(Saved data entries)
——————————

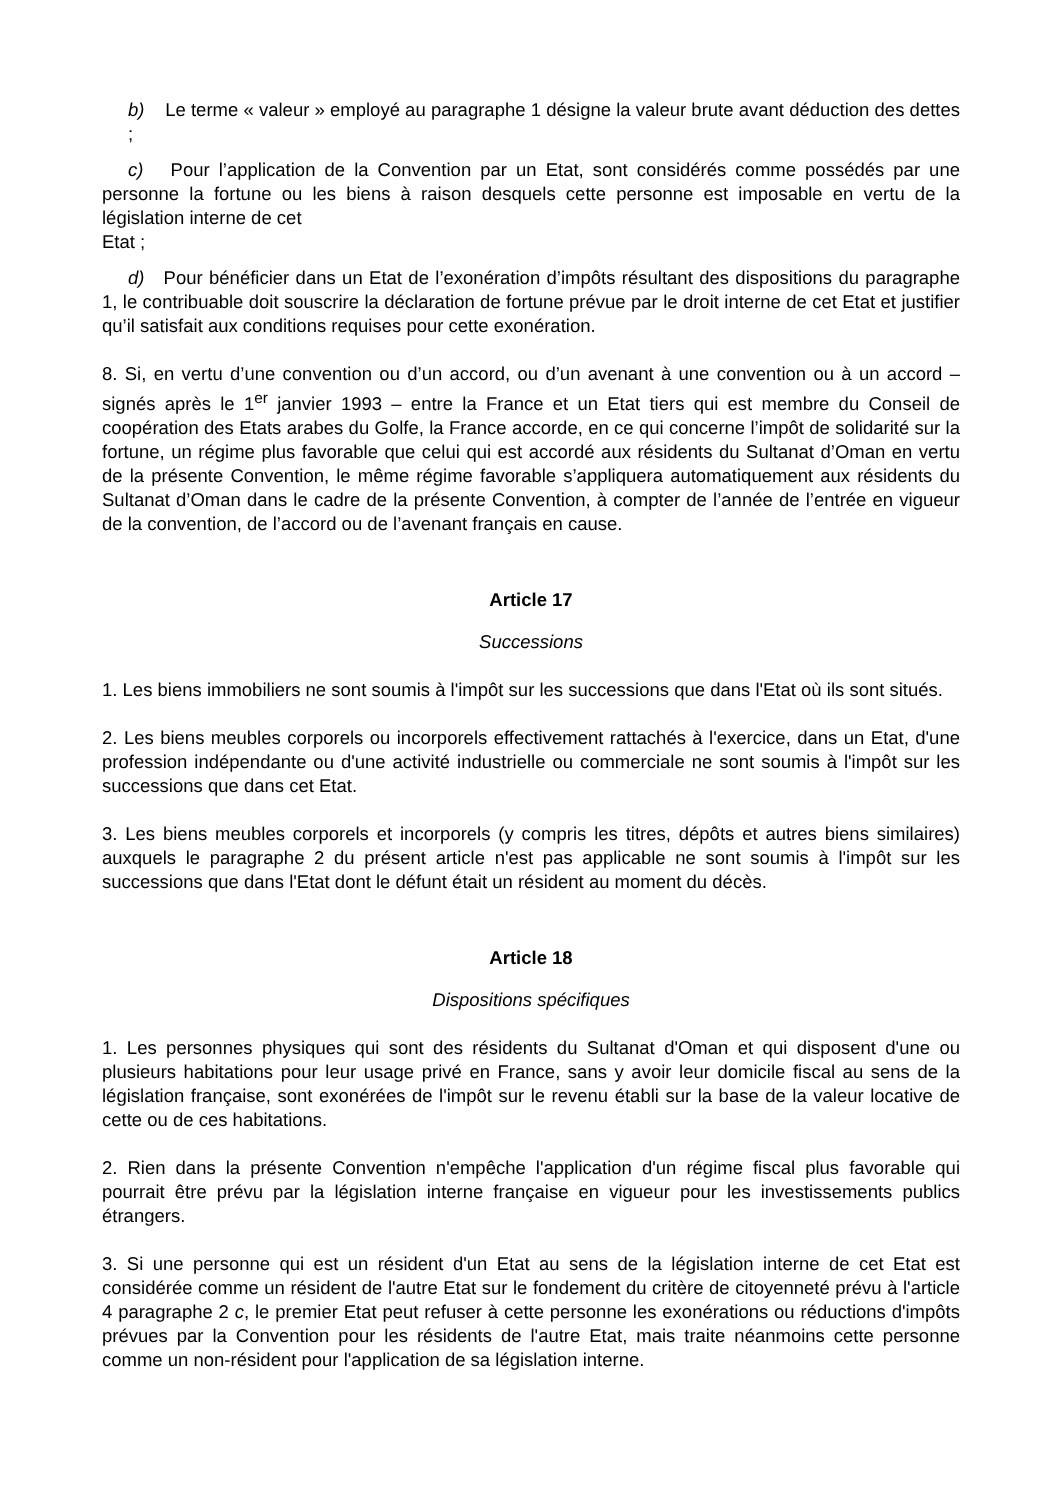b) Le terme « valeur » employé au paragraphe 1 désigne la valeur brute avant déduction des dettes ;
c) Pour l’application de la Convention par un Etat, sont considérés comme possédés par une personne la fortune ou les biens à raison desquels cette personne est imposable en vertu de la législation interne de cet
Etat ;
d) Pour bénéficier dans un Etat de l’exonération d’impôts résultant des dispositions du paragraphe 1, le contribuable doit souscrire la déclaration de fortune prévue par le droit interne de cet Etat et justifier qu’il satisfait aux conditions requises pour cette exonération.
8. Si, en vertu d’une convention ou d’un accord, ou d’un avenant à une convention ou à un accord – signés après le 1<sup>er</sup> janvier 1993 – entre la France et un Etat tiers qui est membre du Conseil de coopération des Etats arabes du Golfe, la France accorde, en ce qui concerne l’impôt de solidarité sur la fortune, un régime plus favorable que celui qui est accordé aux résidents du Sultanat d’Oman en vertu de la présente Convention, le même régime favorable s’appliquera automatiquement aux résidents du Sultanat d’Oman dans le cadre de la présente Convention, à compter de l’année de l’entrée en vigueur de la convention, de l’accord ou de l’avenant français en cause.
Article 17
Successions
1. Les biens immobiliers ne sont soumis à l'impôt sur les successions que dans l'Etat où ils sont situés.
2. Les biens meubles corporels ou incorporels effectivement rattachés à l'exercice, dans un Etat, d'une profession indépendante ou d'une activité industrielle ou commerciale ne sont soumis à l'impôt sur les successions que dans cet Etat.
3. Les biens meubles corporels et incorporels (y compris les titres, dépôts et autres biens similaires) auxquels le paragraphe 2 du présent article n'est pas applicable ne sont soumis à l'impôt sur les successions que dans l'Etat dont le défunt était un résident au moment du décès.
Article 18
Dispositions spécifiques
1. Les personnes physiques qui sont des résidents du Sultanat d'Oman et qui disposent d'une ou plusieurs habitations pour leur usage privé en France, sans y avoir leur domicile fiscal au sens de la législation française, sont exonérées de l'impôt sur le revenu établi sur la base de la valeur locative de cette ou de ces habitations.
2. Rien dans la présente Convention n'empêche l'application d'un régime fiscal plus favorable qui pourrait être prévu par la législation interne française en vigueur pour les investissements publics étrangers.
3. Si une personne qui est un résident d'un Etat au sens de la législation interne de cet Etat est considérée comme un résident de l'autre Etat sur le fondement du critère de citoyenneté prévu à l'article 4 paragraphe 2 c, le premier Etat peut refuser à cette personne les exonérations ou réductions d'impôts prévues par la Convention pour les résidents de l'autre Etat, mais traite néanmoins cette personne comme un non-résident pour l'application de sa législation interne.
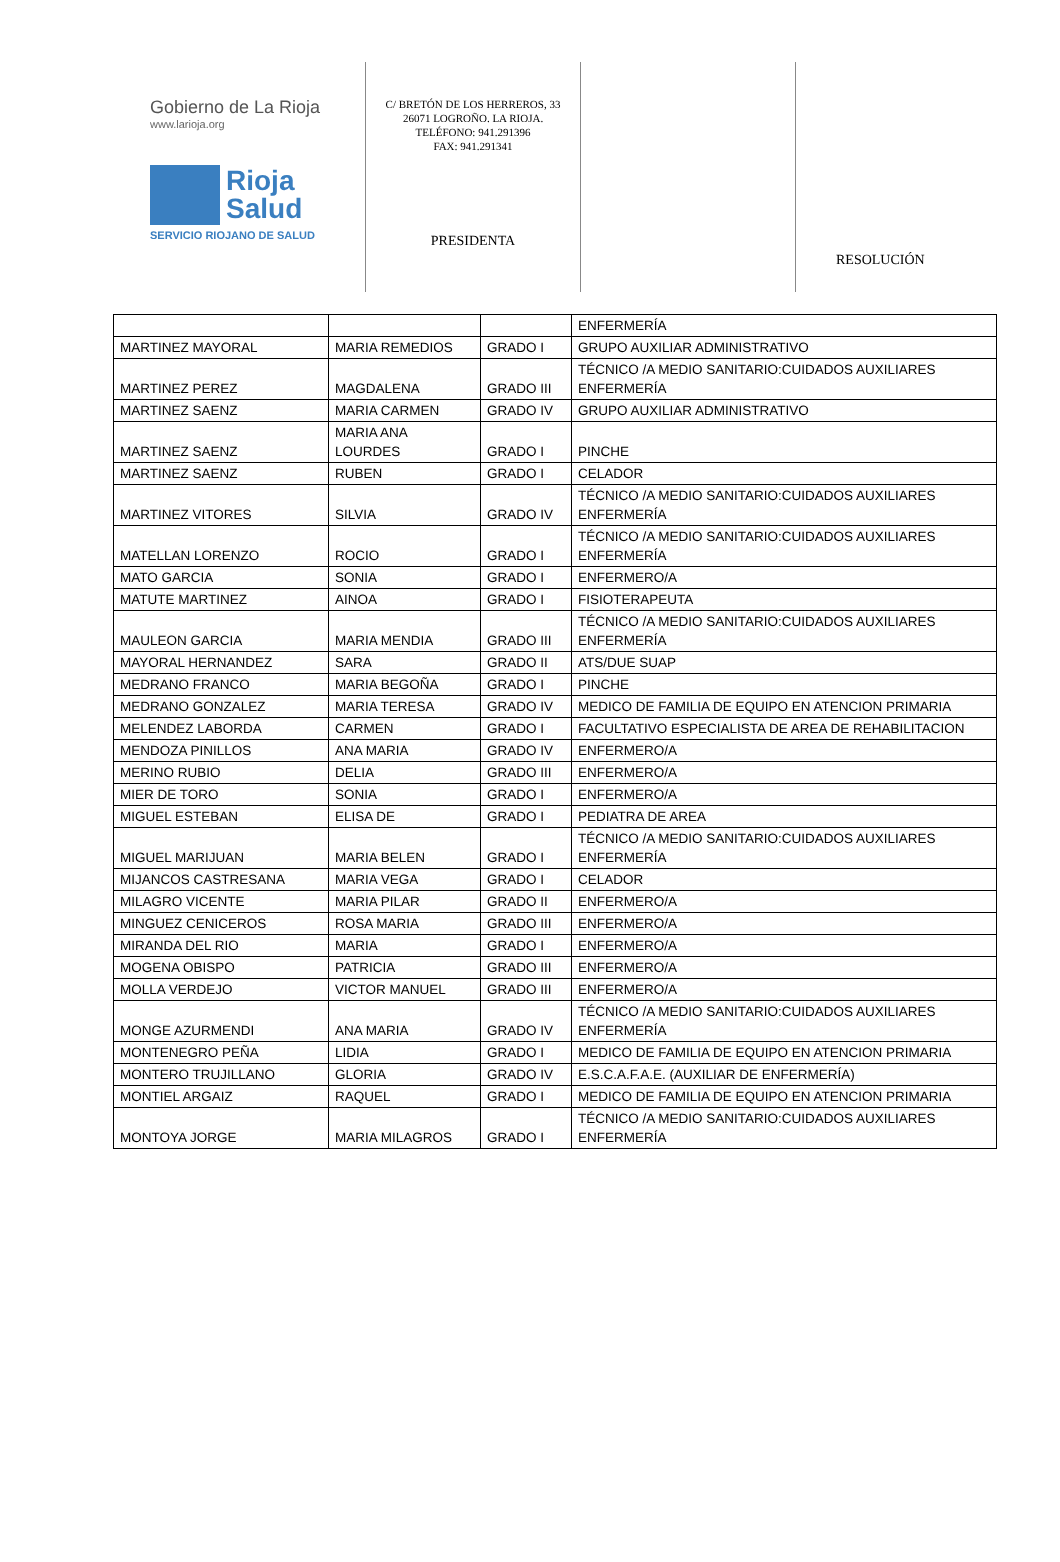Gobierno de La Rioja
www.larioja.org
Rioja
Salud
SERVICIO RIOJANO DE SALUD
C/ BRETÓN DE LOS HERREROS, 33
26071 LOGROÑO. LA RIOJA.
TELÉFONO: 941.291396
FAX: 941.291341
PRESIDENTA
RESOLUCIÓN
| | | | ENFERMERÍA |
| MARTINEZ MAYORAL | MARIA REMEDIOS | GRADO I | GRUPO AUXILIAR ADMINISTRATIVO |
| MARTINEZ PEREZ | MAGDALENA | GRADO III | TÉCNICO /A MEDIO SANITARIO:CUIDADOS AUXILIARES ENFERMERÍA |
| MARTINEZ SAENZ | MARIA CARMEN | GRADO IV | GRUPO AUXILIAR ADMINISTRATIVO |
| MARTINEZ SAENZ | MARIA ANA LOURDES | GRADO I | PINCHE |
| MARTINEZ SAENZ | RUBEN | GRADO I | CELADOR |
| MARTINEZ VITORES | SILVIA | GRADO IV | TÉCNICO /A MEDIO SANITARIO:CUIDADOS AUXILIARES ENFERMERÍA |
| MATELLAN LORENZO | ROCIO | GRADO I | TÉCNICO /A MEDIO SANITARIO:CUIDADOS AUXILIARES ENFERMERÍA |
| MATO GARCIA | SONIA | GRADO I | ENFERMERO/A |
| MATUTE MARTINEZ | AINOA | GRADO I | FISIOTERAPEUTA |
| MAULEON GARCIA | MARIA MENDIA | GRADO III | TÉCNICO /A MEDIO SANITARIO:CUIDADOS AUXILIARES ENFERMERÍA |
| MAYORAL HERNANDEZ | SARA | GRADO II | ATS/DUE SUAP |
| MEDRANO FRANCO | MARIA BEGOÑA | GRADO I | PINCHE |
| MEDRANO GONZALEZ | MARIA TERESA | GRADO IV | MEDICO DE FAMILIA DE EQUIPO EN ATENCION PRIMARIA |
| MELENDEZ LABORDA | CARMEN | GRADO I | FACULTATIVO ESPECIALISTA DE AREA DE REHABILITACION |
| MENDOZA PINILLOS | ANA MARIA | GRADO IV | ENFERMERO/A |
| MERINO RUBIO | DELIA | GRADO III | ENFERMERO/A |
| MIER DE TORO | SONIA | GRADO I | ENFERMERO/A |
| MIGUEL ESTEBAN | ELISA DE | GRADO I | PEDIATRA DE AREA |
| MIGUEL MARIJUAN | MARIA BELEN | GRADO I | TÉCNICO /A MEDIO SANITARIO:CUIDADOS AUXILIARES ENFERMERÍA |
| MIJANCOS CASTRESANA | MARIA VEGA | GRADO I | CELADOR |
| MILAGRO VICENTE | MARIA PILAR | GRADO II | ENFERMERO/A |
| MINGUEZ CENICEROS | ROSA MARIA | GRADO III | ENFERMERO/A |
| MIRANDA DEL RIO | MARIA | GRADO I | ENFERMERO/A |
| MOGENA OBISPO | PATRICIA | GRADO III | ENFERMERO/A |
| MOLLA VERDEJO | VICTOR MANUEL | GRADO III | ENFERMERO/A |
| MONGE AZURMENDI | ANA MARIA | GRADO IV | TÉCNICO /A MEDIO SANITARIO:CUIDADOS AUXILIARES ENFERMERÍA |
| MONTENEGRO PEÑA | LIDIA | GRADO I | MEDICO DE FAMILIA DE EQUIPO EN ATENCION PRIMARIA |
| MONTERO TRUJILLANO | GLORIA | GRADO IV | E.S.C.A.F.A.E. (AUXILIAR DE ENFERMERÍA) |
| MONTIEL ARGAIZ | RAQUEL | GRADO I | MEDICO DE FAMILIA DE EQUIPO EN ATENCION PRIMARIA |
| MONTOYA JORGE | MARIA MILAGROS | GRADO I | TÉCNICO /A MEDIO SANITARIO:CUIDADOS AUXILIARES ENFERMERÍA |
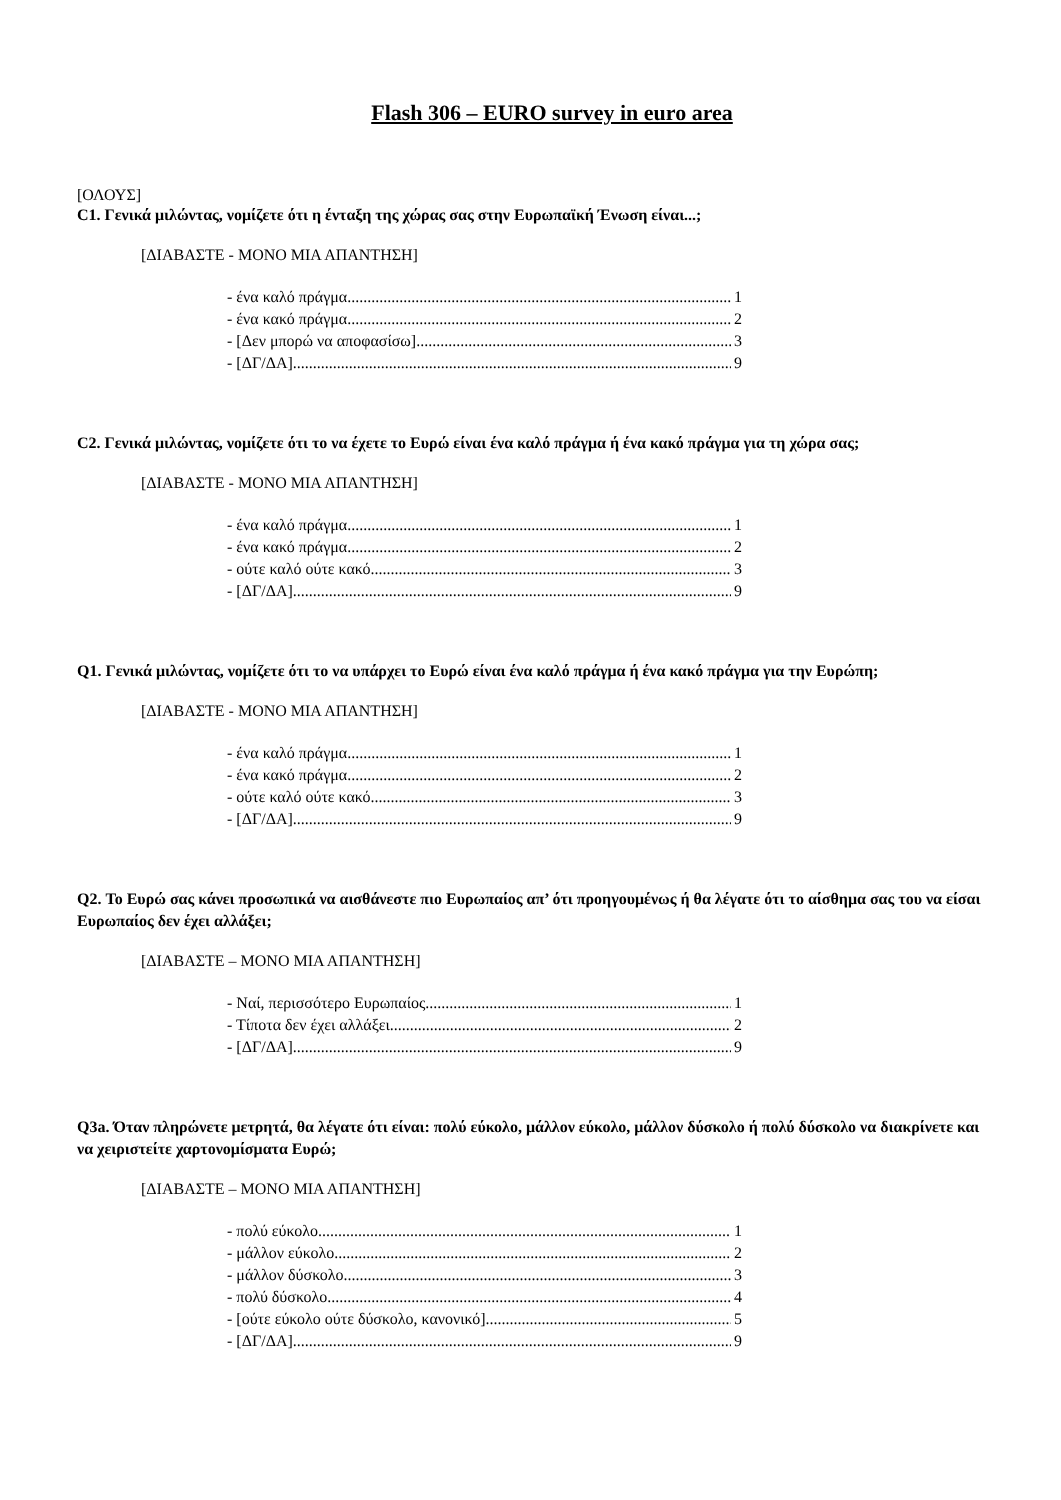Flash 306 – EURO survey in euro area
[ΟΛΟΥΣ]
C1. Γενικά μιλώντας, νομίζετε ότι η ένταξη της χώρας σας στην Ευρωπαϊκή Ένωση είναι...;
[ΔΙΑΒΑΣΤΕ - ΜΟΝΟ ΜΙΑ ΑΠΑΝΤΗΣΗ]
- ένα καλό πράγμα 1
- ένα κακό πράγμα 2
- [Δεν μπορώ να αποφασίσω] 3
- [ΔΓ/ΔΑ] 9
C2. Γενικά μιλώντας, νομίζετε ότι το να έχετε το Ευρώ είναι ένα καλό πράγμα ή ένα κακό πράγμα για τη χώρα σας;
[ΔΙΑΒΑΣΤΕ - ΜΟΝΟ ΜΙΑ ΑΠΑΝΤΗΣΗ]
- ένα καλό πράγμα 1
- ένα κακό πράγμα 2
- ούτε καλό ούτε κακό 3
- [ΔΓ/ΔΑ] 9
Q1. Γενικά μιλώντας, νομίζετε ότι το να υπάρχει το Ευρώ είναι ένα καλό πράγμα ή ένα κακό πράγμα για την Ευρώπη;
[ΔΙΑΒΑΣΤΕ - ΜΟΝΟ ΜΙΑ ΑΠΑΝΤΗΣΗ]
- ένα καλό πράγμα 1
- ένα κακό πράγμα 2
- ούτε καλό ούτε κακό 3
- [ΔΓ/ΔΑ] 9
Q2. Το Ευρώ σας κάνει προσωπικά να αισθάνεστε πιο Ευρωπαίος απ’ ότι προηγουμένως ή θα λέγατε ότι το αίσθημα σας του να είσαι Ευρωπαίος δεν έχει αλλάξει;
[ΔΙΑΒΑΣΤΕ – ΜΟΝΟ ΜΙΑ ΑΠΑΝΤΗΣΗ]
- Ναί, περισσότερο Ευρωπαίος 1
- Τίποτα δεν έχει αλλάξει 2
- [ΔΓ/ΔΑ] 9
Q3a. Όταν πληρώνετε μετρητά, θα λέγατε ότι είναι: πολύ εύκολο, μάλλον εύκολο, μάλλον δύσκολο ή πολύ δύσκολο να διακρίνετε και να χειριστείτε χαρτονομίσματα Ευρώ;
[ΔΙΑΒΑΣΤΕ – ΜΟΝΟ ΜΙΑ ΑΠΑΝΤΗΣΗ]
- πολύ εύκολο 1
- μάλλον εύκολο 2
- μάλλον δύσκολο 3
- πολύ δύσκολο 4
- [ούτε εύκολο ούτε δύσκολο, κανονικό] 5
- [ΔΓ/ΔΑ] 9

——————————

TASK BRIEF »
Please give again the lines above between the line holding "IV | ENFERMERO/A |" and the line holding "VEGA | GRADO I | CELADOR |", inclusive, exactly as they are and with nothing added.

FINISHED EXERCISE »
| MENDOZA PINILLOS | ANA MARIA | GRADO IV | ENFERMERO/A |
| MERINO RUBIO | DELIA | GRADO III | ENFERMERO/A |
| MIER DE TORO | SONIA | GRADO I | ENFERMERO/A |
| MIGUEL ESTEBAN | ELISA DE | GRADO I | PEDIATRA DE AREA |
| MIGUEL MARIJUAN | MARIA BELEN | GRADO I | TÉCNICO /A MEDIO SANITARIO:CUIDADOS AUXILIARES ENFERMERÍA |
| MIJANCOS CASTRESANA | MARIA VEGA | GRADO I | CELADOR |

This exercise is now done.